*WORK TO COMPLETE:* Take the material below and reproduce, word for word, only the lines from the line with "Rendered at 1241 by 1754 pixels." through the line with "For every layout".

(THE DATA begins)

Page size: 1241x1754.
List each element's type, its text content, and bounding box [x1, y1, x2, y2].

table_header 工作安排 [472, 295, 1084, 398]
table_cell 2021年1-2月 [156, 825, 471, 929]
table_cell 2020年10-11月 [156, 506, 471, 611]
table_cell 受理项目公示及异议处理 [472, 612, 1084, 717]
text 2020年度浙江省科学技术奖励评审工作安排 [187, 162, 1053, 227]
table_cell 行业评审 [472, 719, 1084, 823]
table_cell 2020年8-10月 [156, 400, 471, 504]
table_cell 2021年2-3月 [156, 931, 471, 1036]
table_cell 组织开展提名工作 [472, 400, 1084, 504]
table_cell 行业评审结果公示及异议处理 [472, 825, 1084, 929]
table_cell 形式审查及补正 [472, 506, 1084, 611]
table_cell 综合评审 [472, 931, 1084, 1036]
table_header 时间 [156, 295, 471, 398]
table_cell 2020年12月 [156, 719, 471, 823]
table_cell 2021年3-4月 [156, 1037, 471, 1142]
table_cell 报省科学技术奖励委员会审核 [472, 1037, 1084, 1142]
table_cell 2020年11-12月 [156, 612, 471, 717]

(THE DATA ends)
(THE DATA begins)

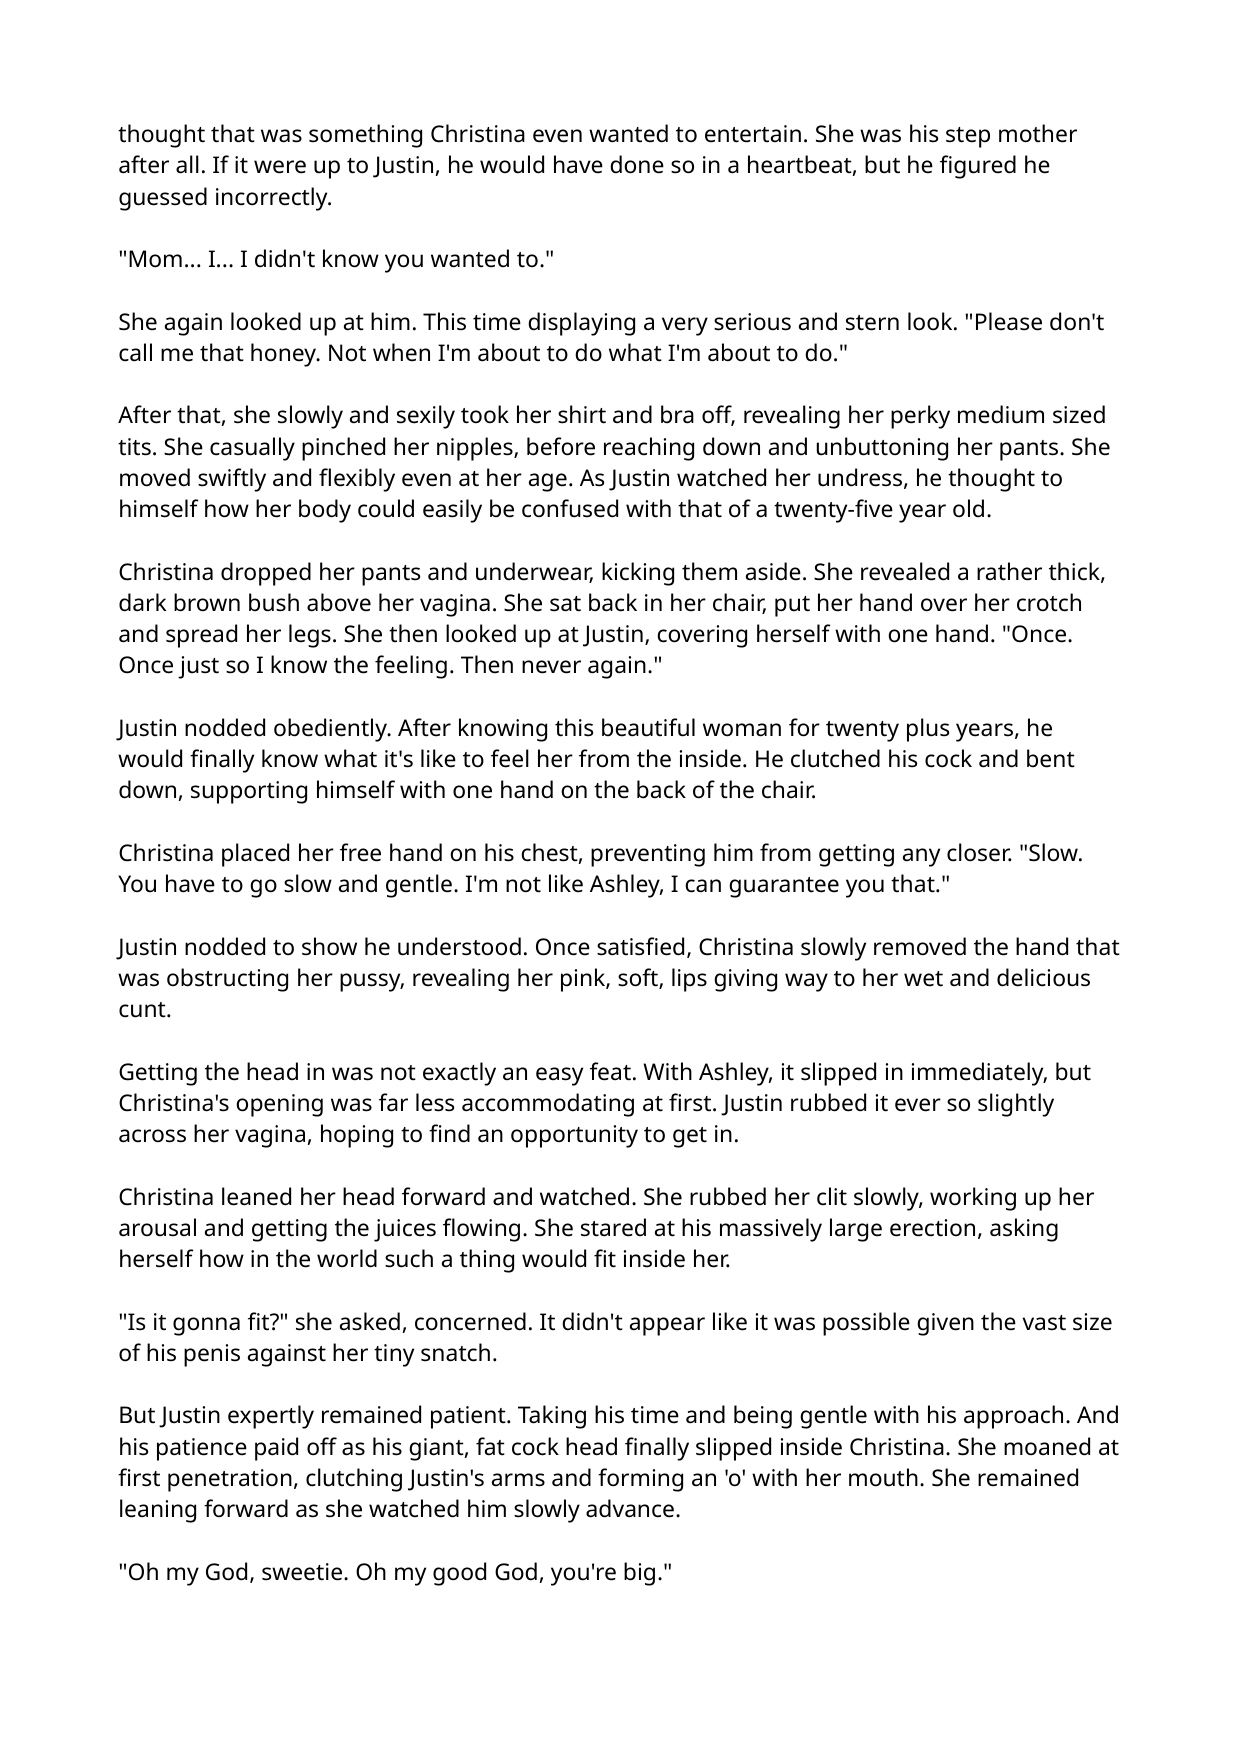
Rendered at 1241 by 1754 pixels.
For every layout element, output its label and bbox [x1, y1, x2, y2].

(THE DATA ends)

*WRITTEN SOLUTION:*
Rendered at 1241 by 1754 pixels.
For every layout element, output its label and bbox [x1, y1, x2, y2].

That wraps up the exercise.